5.3.4 Result repository
This element in the vulnerability scanner architecture stores the output from the scanning engine. This is shown in flow 4 of fig. 5.1. The scanning engine captures the vulnerabilities found in a scan in the result repository and, according to the user specifications in the user interface and configuration
element, reports are generated to list the vulnerabilities found during the scan. This interaction between the result repository and the user interface and configuration element is revealed in flow 1 of fig. 5.1.
The result repository and vulnerability databases are linked so that additional vulnerability information is available to be placed in the reports generated. This additional information may include suggestions of possible steps that may be taken to eliminate the vulnerability that has been detected. This is represented by flow 5 in fig. 5.1.
5.4 Modifying
the
generic
architecture
The discussion of the generic architectural elements of the vulnerability scanner leads to the choice of element(s) to modify in search of VRS creation. It seems that the scanning engine and user interface and configuration elements do not need to be modified, as their functioning in their current state is necessary to detect vulnerabilities.
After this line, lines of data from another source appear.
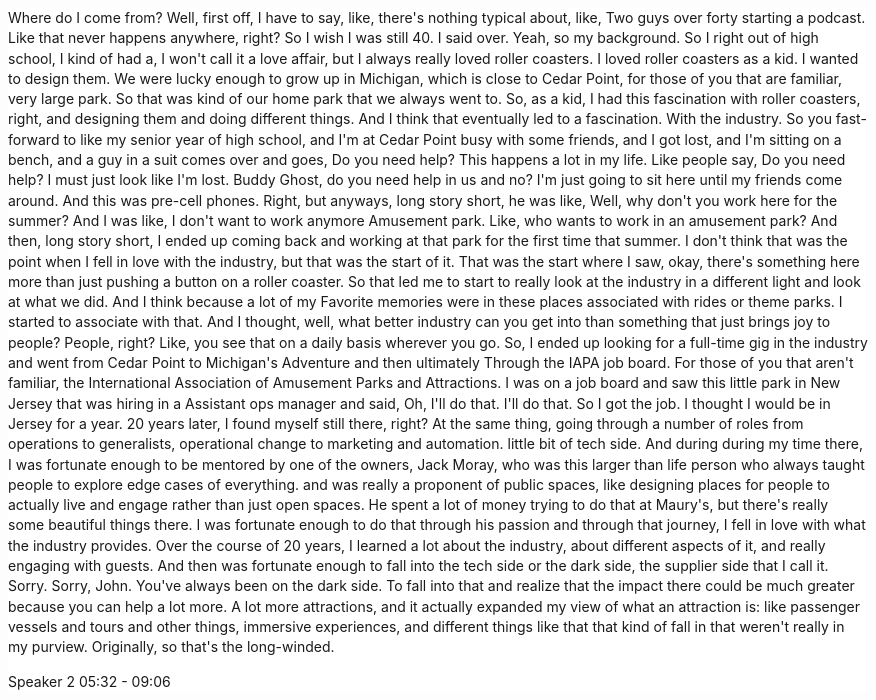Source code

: Where do I come from? Well, first off, I have to say, like, there's nothing typical about, like, Two guys over forty starting a podcast. Like that never happens anywhere, right? So I wish I was still 40. I said over. Yeah, so my background. So I right out of high school, I kind of had a, I won't call it a love affair, but I always really loved roller coasters. I loved roller coasters as a kid. I wanted to design them. We were lucky enough to grow up in Michigan, which is close to Cedar Point, for those of you that are familiar, very large park. So that was kind of our home park that we always went to. So, as a kid, I had this fascination with roller coasters, right, and designing them and doing different things. And I think that eventually led to a fascination. With the industry. So you fast-forward to like my senior year of high school, and I'm at Cedar Point busy with some friends, and I got lost, and I'm sitting on a bench, and a guy in a suit comes over and goes, Do you need help? This happens a lot in my life. Like people say, Do you need help? I must just look like I'm lost. Buddy Ghost, do you need help in us and no? I'm just going to sit here until my friends come around. And this was pre-cell phones. Right, but anyways, long story short, he was like, Well, why don't you work here for the summer? And I was like, I don't want to work anymore Amusement park. Like, who wants to work in an amusement park? And then, long story short, I ended up coming back and working at that park for the first time that summer. I don't think that was the point when I fell in love with the industry, but that was the start of it. That was the start where I saw, okay, there's something here more than just pushing a button on a roller coaster. So that led me to start to really look at the industry in a different light and look at what we did. And I think because a lot of my Favorite memories were in these places associated with rides or theme parks. I started to associate with that. And I thought, well, what better industry can you get into than something that just brings joy to people? People, right? Like, you see that on a daily basis wherever you go. So, I ended up looking for a full-time gig in the industry and went from Cedar Point to Michigan's Adventure and then ultimately Through the IAPA job board. For those of you that aren't familiar, the International Association of Amusement Parks and Attractions. I was on a job board and saw this little park in New Jersey that was hiring in a Assistant ops manager and said, Oh, I'll do that. I'll do that. So I got the job. I thought I would be in Jersey for a year. 20 years later, I found myself still there, right? At the same thing, going through a number of roles from operations to generalists, operational change to marketing and automation. little bit of tech side. And during during my time there, I was fortunate enough to be mentored by one of the owners, Jack Moray, who was this larger than life person who always taught people to explore edge cases of everything. and was really a proponent of public spaces, like designing places for people to actually live and engage rather than just open spaces. He spent a lot of money trying to do that at Maury's, but there's really some beautiful things there. I was fortunate enough to do that through his passion and through that journey, I fell in love with what the industry provides. Over the course of 20 years, I learned a lot about the industry, about different aspects of it, and really engaging with guests. And then was fortunate enough to fall into the tech side or the dark side, the supplier side that I call it. Sorry. Sorry, John. You've always been on the dark side. To fall into that and realize that the impact there could be much greater because you can help a lot more. A lot more attractions, and it actually expanded my view of what an attraction is: like passenger vessels and tours and other things, immersive experiences, and different things like that that kind of fall in that weren't really in my purview. Originally, so that's the long-winded. 

Speaker 2
05:32 - 09:06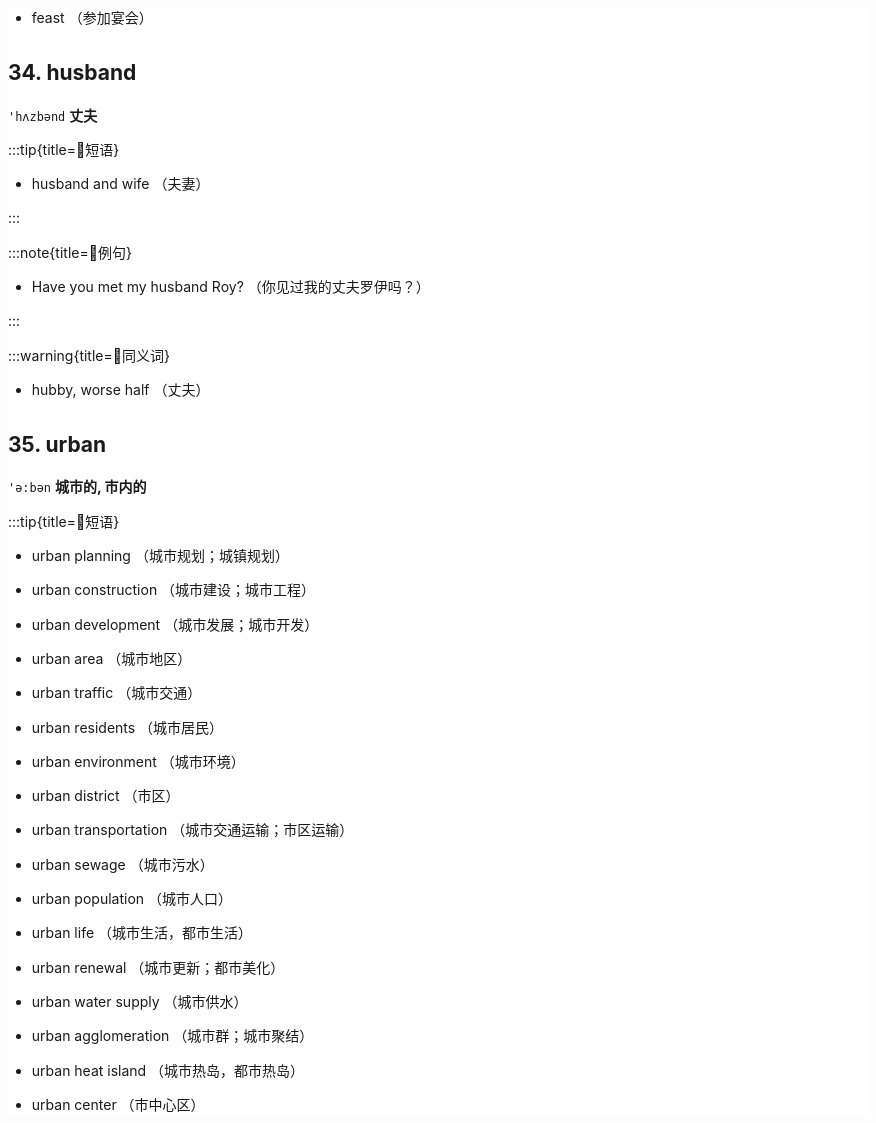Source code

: - feast （参加宴会）


## 34. husband

`'hʌzbənd`  **丈夫**

:::tip{title=🤩短语}

- husband and wife （夫妻）

:::

:::note{title=🎤例句}

- Have you met my husband Roy? （你见过我的丈夫罗伊吗？）

:::

:::warning{title=🤔同义词}

- hubby, worse half （丈夫）


## 35. urban

`'ə:bən`  **城市的, 市内的**

:::tip{title=🤩短语}

- urban planning （城市规划；城镇规划）

- urban construction （城市建设；城市工程）

- urban development （城市发展；城市开发）

- urban area （城市地区）

- urban traffic （城市交通）

- urban residents （城市居民）

- urban environment （城市环境）

- urban district （市区）

- urban transportation （城市交通运输；市区运输）

- urban sewage （城市污水）

- urban population （城市人口）

- urban life （城市生活，都市生活）

- urban renewal （城市更新；都市美化）

- urban water supply （城市供水）

- urban agglomeration （城市群；城市聚结）

- urban heat island （城市热岛，都市热岛）

- urban center （市中心区）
The vulnerability database and the result
repository, on the other hand, show some potential for modification.
5.4.1 Modification of the vulnerability database
As mentioned above, the vulnerability database stores information on the vulnerabilities searched for by the scanning engine. In the previous chapters it was proposed that a measure of risk be assigned to an individual vulnerability to aid VRS creation. Because the vulnerability database stores vulnerability information, the database may be modified slightly by storing a measure of risk for each vulnerability in addition to other vulnerability information. When each vulnerability has a risk, there is the potential for creating the VRS of a computer system. An example of how this risk value might be constructed and assigned will be revealed in chapter 7.
5.4.2 Modification of the result repository
The result repository stores the vulnerabilities found by the scanning engine, on a specific computer system. When vulnerabilities are detected, the VRS of
the computer system will be determined by the risk of each vulnerability found resident upon it.
Assume that a measure of risk for each vulnerability has been added to the vulnerability database. The risks of the vulnerabilities found on the specific computer system should be manipulated to create the computer system’s VRS. The VRS should then be stored in the result repository. In its current application, the result repository does not have this storage feature and should, therefore, be modified slightly.
5.5 Conclusion
This chapter has discussed some types of VA tools available on the information security market, which may aid the creation of the VRS of a computer system. After an examination of the different types of VA tools, a combination of the network and host vulnerability scanners was chosen to help determine VRS.
The current application of the vulnerability scanner does not create the VRS of the computer system that it scans. A discussion of the generic architectural elements of a vulnerability scanner revealed that some elements showed potential to be modified to achieve this. The vulnerability database and result repository were selected.
The next chapter will discuss the vulnerability database and result repository further and reveal how these databases may be altered to achieve the VRS of a computer system scanned with a vulnerability scanner.